As you suggest, this seems like an easy enough problem to solve; start in the alpha amylase range and simply cool the mash down to where beta amylase is most active. But this does not really work, and herein lies the conundrum. Enzymes are proteins with catalytic activity and are pretty resilient molecules. Change the solution pH over a pretty wide range and the surface charge of proteins change, and in the specific case of enzymes this charge change affects enzyme activity. Similarly, changing temperature results in a change in enzymatic rate. But changes in pH and temperature beyond enzyme-specific limits, cause an irreversible movement in the three dimensional structure of the protein that completely stops enzymatic activity. This structural change is known as denaturation. Fried eggs, cheese, tofu, grilled steak, and trub are all examples of food featuring denatured proteins. What this all means is that beta amylase is denatured when the mash is held at the alpha amylase optimum for any appreciable time.

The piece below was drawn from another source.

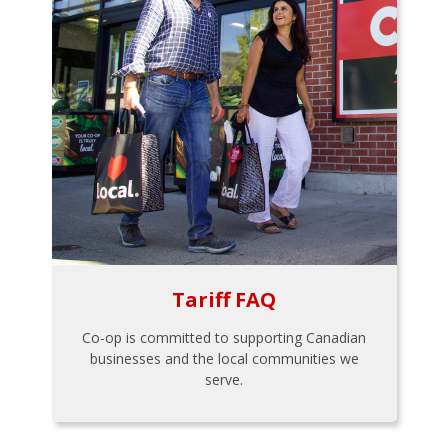
Tariff FAQ
Co-op is committed to supporting Canadian
businesses and the local communities we
serve.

Let’s take a few steps back from this discussion and consider what happens in a normal infusion mash that is held at about 149 °F (65 °C). Although this temperature is higher than the optimal temperature for beta amylase and will eventually lead to denaturation, the denaturation is not instantaneous. As temperature increases, so does the rate of denaturation. This temperature is also not the optimal temperature for alpha amylase, but alpha is active at 149 °F (65 °C) even though its optimal temperature is 158 °F (70 °C). In other words, infusion mashing is a compromise mash. And it works quite well when brewing with well-modified malts.

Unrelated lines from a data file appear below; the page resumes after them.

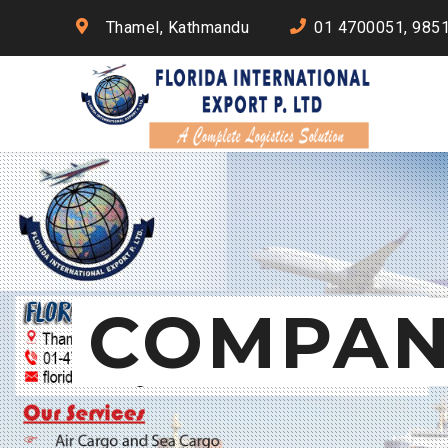
Thamel, Kathmandu
01 4700051, 985
COMPAN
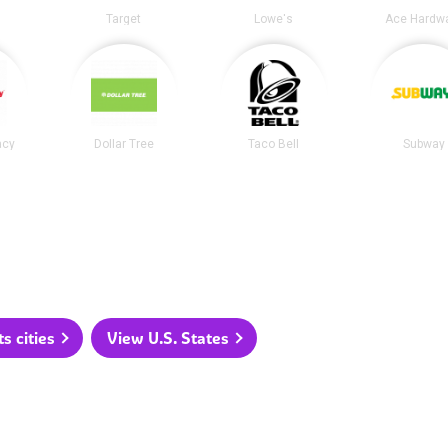
Target
Lowe's
Ace Hardw
acy
Dollar Tree
Taco Bell
Subway
 cities
View U.S. States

There is a traditional mash type that plays with the balance of the various malt enzymes, and that is the decoction mash. The classic triple decoction begins by bringing water and malt together for an initial temperature in the 104–122 °F (40–50 °C) range where beta-glucanase and proteases are active. A portion of the thick mash (that portion that settles when the mash is not mixed) is moved to a kettle and heated to a boil. Many descriptions of decoction mashing quickly skips past this step, but this step is relevant to the topic at hand, so let’s dive in a bit deeper.

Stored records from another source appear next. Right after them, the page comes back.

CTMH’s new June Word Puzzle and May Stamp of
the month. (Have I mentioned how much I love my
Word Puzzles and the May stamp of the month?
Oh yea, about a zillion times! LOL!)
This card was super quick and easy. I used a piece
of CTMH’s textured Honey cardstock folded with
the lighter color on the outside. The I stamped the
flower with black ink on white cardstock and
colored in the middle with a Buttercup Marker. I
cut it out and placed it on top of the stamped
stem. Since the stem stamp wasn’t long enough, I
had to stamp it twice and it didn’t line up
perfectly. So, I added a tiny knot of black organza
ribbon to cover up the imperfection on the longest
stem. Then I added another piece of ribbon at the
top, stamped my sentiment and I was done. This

When the thick mash is pumped to the kettle, much of the mashing liquid, or thin mash is left behind. This liquid contains enzymes that will hang about until the boiling mash is returned. In the meantime, the thick mash is heated up to about 158 °F (70 °C), held for about 10–15 minutes, and then heated up to a boil. The brief rest at 158 °F (70 °C) allows alpha amylase sufficient time to make a few nice whacks into the tree-like structure of amylopectin. This thins the mash out and really helps with mash pumping, and it also results in more non-reducing ends for beta amylase to act upon.

After this first boil, the mash is pumped back and mixed with the dilute, enzyme-containing, mash that was hanging about during the boil. Depending on the specifics of the brewery, the mash temperature increases to about 140 °F (60 °C) where beta amylase is most active. This process is repeated to bring the mash up to about 158 °F (70 °C) for the conversion rest, and is repeated once more to bring the mash up to about 169 °F (76 °C) for mash-off. The decoction mash method does move the system up and down in temperature, and up and down through the temperature optima of the various malt enzymes that we brewers have at our disposal. Exactly what you are asking about. A key thing with the decoction mash is that a portion of the mash, about 2⁄3 of the total, is not boiled and thus preserves enzymes.

The purpose of this answer was not to explain how to adapt principles of decoction mashing to BIAB, rather I wanted to review how decoction mashing does more than simply heat mash using traditional brewing methods. Hopefully this information is useful for you in your pursuit of mashing perfection!